Die Inselregierung möchte sich auch in Zukunft mehr in die Finanzierung dieser Weltmeisterschaften einbringen, da „..die Wichtigkeit der Veranstaltung sich nicht nur auf die Qualität der Veranstaltung oder seiner Teilnehmer bezieht , sondern auch als Aushängeschild für die Tourismus-Promotion-Arbeit in weiten Teilen Europas und der ganzen Welt  fungiert..“, wie der Inselpräsident dazu anmerkte.

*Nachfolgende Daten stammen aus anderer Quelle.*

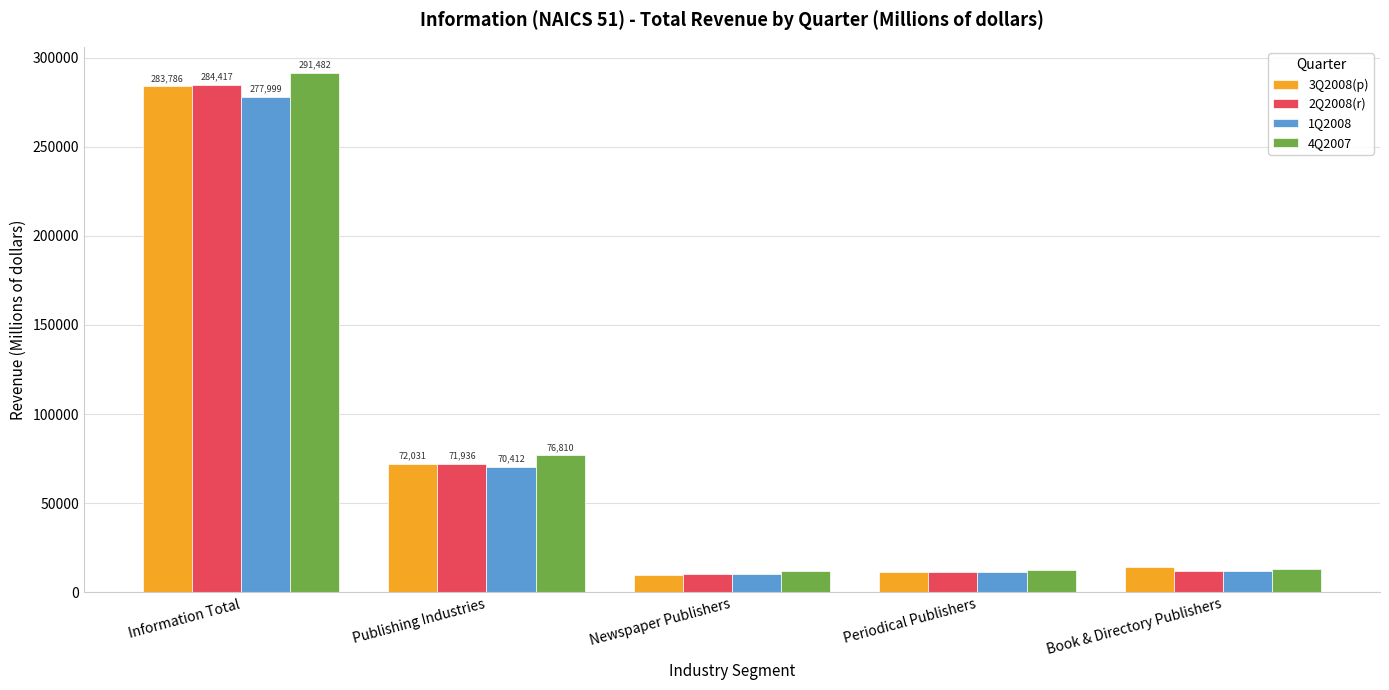

The 4Q2007 series shows 43859 at Publishing Industries. True or false?

False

Der Finanzrahmen in diesem Jahr war etwas enger als in den Jahren zuvor, da der Hauptsponsor aufgrund von überhöhten Rückforderungen sein Engagement zurückzog und dadurch die diesjährige Veranstaltung erstmalig nicht mit den für die Teilnehmer wichtigen Welt-Cup-Punkten zählen konnte. Die Veranstaltung selbst war aber  - vielleicht gerade deswegen - ein voller Erfolg, die Teilnehmerzahlen ein absoluter Rekord.
 

 

120.000 € Sanktion für illegale Steinbrucharbeiten

Wie in den vergangenen Tagen offiziell mitgeteilt wurde, bestätigte die kanarische Regierung in einer ihrer letzten Sitzungen im September den Antrag der Umweltschutzbehörde gegen die Firma Infrarenta SA wegen eines schwerwiegenden Verstoßes gegen den Umweltschutz.

Die Firma Infrarenta SA war im Besitz einer Lizenz aus dem Jahre 1981 für Steinbrucharbeiten im nördlichen Fuerteventura, an einem Ort namens 'Morros de Bayuyo' in der Gemeinde La Oliva, für ein Terrain in der Größe von 109.000 Quadratmetern, welches man wohl im Laufe der Zeit klammheimlich auf 280.000 Quadratmeter ausweitete.

Da auch auf Fuerte inzwischen andere Winde wehen, setzte die 'Agencia de Medio Ambiente' (die Umweltschutzbehörde) im Mai diesen Jahres eine Sanktion in Höhe von 120.000 € fest, die nach dem Einspruch der ausführenden Firma jetzt allerdings von der kanarischen Regierung bestätigt wurde.